WRITTEN PROBLEM:
From the passage on the history of pi and zero, write out word for word the section starting at "Zero was first" and ending at "the Common Era.".

#### SELECTED TEXT ####

Pi is the mathematical constant for the ratio of the circumference of a circle and its diameter. It is an infinite number but is often rounded to 3.14 or 3.142. The value of pi has puzzled and interested humans since at least 1900 BC, when ancient Babylonians calculated it to be 3.125, whereas ancient Egyptians estimated it to be 3.16. Archimedes of Syracuse is believed to be the first person to accurately calculate the value of pi. He calculated it to be a number between 3.1408 and 3.14285.

In 1874, William Shanks calculated pi to 707 digits, although he was only correct until the 527th digit. In 1945, D.F. Ferguson calculated it to 620 digits, and by 1947, he had calculated it to 710 digits. In 1999, Takahashi Kanada calculated pi to 206,158,430,000 digits, and in 2011, Shigeru Kondo calculated it to ten trillion digits.

One of the most hilarious incidents involving the value of pi occurred in 1897, when the Indiana state legislature almost passed a bill that would have pegged its value at 3.2. The bill wasn’t intended to change the value of pi but to solve the old-timey mathematical problem of squaring the circle. However, it would have inadvertently changed the value of pi from 3.14 to 3.2.

The idea was that the area of a circle could be determined by using a ruler and compass to draw a square with the same area as the circle and then measuring it. No mathematician has ever solved this problem, but Edward Goodwin claimed to have done so in 1894. He copyrighted his solution and demanded that anyone interested in seeing it pay royalties.

However, Goodwin offered it free off charge to Indiana schools on the condition that the state legislature passed a bill confirming his solution as being legitimate. This was a problem, since Goodwin used 3.2 as pi, which is wrong. The state of Indiana almost approved the bill but backed off when Professor C.A. Waldo of Purdue University informed them that they were about to unwittingly turn the value of pi to 3.2.[6]

5 Zero

Zero was first used by the Sumerians between 4,000 and 5,000 years ago. They didn’t use it as a number or to represent nothing. Instead, they added it to single numbers to denote tens and hundreds. The zero as we know it today was invented twice. The first time was in Babylon between 400 and 300 BC. However, it still wasn’t a full-fledged number but a placeholder used to represent nothing. The Maya also independently invented zero in the first few centuries of the Common Era.

In the fifth century, Indian mathematician Brahmagupta became the first person to use zero as a number. He represented it with a dot, which he wrote under other numbers. By AD 879, zero was still struggling to be recognized as a number, even though it had taken the oval shape we associate with it today. However, it was usually written in a smaller font relative to other numbers.

#### DATA SEGMENT ####

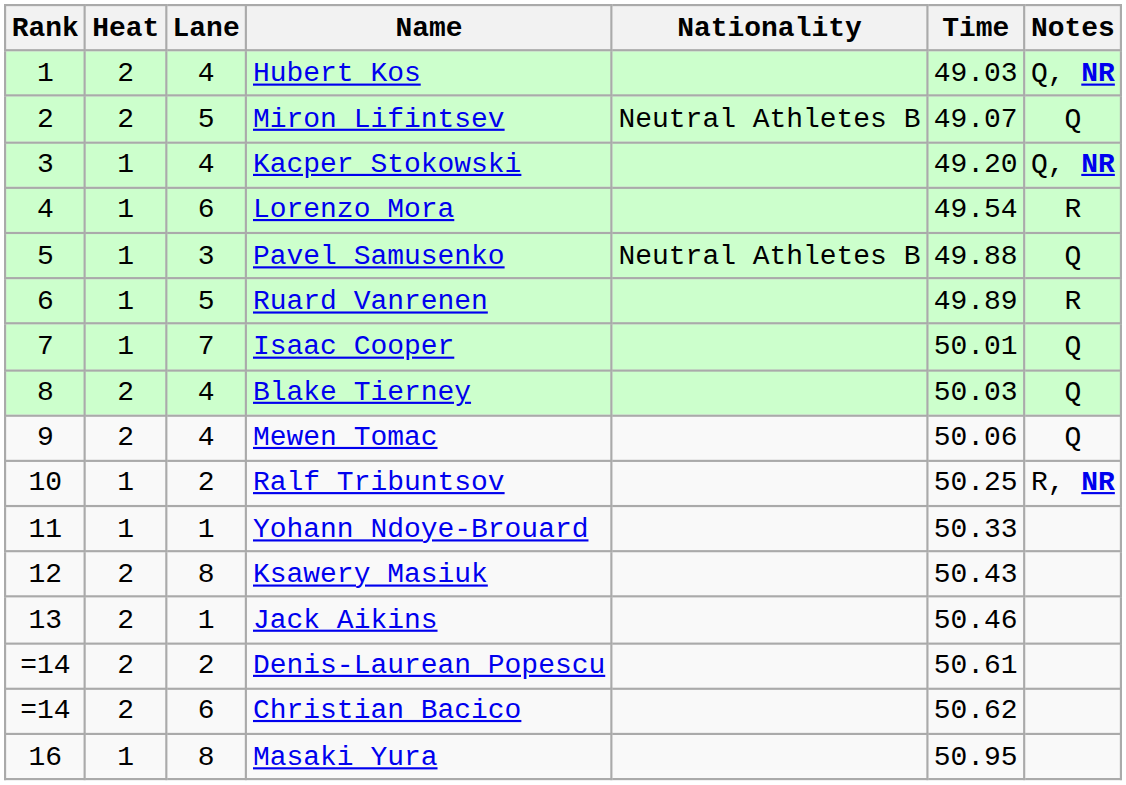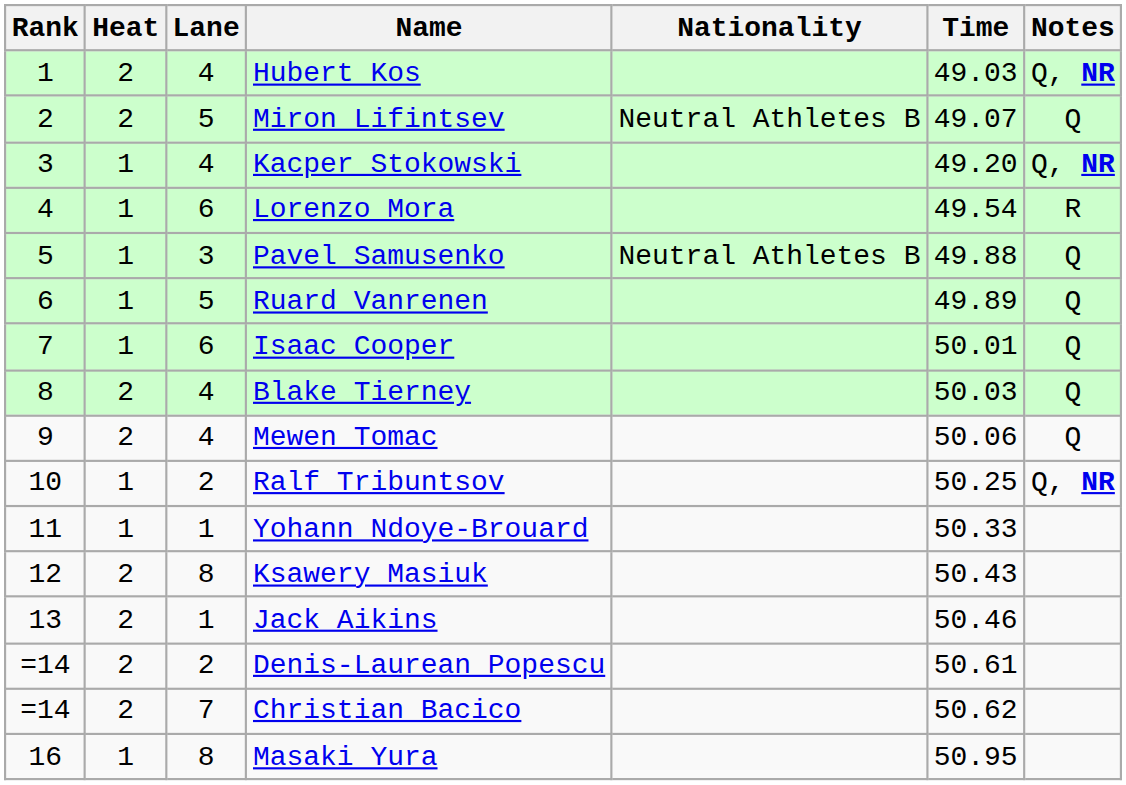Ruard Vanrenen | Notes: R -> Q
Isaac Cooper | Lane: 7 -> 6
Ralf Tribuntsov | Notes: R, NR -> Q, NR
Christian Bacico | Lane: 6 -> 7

####

EXPECTED OUTPUT:
Zero was first used by the Sumerians between 4,000 and 5,000 years ago. They didn’t use it as a number or to represent nothing. Instead, they added it to single numbers to denote tens and hundreds. The zero as we know it today was invented twice. The first time was in Babylon between 400 and 300 BC. However, it still wasn’t a full-fledged number but a placeholder used to represent nothing. The Maya also independently invented zero in the first few centuries of the Common Era.